WirtschaftsBlatt-Leitartikel: Der Punkt, auf dem wir stehen, brennt lichterloh - von Hans Weitmayr

Nach dem Verlust des AAA für die USA wird der Druckauf Europa unerträglich

Wien (OTS) - An dieser Stelle wollen wir hier und heute die gute Absicht unterstellen. Wir wollen unterstellen, dass all die Warnungen gehört und verstanden wurden. Auch die, die ebenfalls hier, an dieser Stelle erfolgten: Die Rufe, dass die Krise von 2008 nicht ausgestanden sei, dass man sich wappnen müsse. Dass die nächste Welle schlimmer sein und angesichts fiskal erschöpfter Staaten noch brutaler über uns hereinbrechen würde als vor drei Jahren, damals, als die größte Rezession der Nachkriegszeit über die Welt schwappte. Wir wollen also davon ausgehen, dass die verantwortlichen Personen diese Warnungen ernst genommen und nicht ignoriert haben. Dass sie sich nicht satt zurückgelehnt, die Finger über den Bäuchen verschränkt und gegenseitig freundlich gratulierend zugezwinkert haben.

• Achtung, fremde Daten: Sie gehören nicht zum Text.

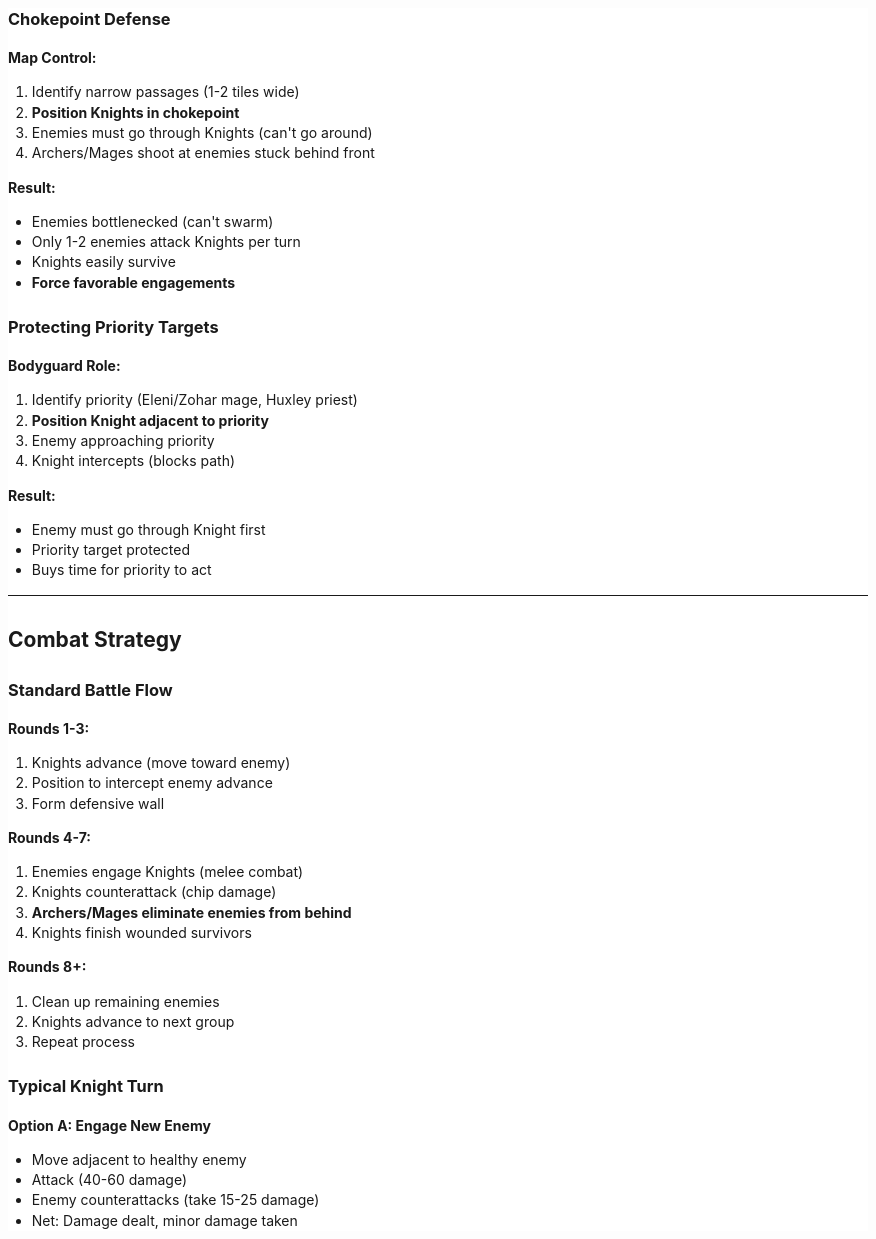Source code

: ### Chokepoint Defense

**Map Control:**
1. Identify narrow passages (1-2 tiles wide)
2. **Position Knights in chokepoint**
3. Enemies must go through Knights (can't go around)
4. Archers/Mages shoot at enemies stuck behind front

**Result:**
- Enemies bottlenecked (can't swarm)
- Only 1-2 enemies attack Knights per turn
- Knights easily survive
- **Force favorable engagements**

### Protecting Priority Targets

**Bodyguard Role:**
1. Identify priority (Eleni/Zohar mage, Huxley priest)
2. **Position Knight adjacent to priority**
3. Enemy approaching priority
4. Knight intercepts (blocks path)

**Result:**
- Enemy must go through Knight first
- Priority target protected
- Buys time for priority to act

---

## Combat Strategy

### Standard Battle Flow

**Rounds 1-3:**
1. Knights advance (move toward enemy)
2. Position to intercept enemy advance
3. Form defensive wall

**Rounds 4-7:**
1. Enemies engage Knights (melee combat)
2. Knights counterattack (chip damage)
3. **Archers/Mages eliminate enemies from behind**
4. Knights finish wounded survivors

**Rounds 8+:**
1. Clean up remaining enemies
2. Knights advance to next group
3. Repeat process

### Typical Knight Turn

**Option A: Engage New Enemy**
- Move adjacent to healthy enemy
- Attack (40-60 damage)
- Enemy counterattacks (take 15-25 damage)
- Net: Damage dealt, minor damage taken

Wir wollen annehmen, dass ihnen die Dringlichkeit der Situation bewusst war und dass sie sich einfach verkalkuliert hatten. Dass sie dachten, sie hätten mehr Zeit, um die Nachwehen der Finanzkrise zu verdauen, die Konjunkturpakete wirken zu lassen, Defizite abzubauen, und - im konkreten Fall - Europa wieder auf Kurs zu bringen. Wir wollen unterstellen dass nicht politische Feigheit es war, die zu einem Diskussionsverbot über ein Herausschälen Griechenlands aus der Euro-Zone geführte hat. Wir wollen also - trotz gegenteiliger Beweislage - darauf hoffen, dass in der europäischen Politik ein Rest von Kompetenz, ein Rest von Vernunft herrscht. Und dass dieser in dem winzigen Zeitfenster zum Tragen kommt, das uns bleibt, bevor der Europäische Rettungsfonds unter der finalen Jagd - nicht Attacke -der Märkte auf Itailien implodiert.

Denn nachdem die USA ihr AAA verloren haben, wird der Druck der Märkte auf alles was riskant erscheint, unerträglich werden. Renditen auf spanische und italienische Anleihen werden die Refinanzierungskosten dieser Länder auf untragbare Höhen katapultieren. Bis dahin muss man sich endlich entscheiden, was man will: Einen europäischen Staat mit gemeinsamer Wirtschafts- und Finanzpolitik, für den als erster Schritt massiv Euro-Anleihen auf den Markt geworfen werden. Oder ein Weg, der die Peripherie aus der Eurozone herausschneidet und die jeweiligen abgewerteten Währungen in einen Warteraum zurückschickt. Lösung eins wäre ein Schritt vorwärts. Lösung zwei einer zurück. Der Autor dieser Zeilen versteigt sich nicht dazu, behaupten zu können, welcher Schritt der richtige ist. Tatsache ist aber, dass man sich bewegen muss. Vor oder zurück. Jetzt. Denn der Punkt, auf dem wir gerade alle stehen, brennt lichterloh.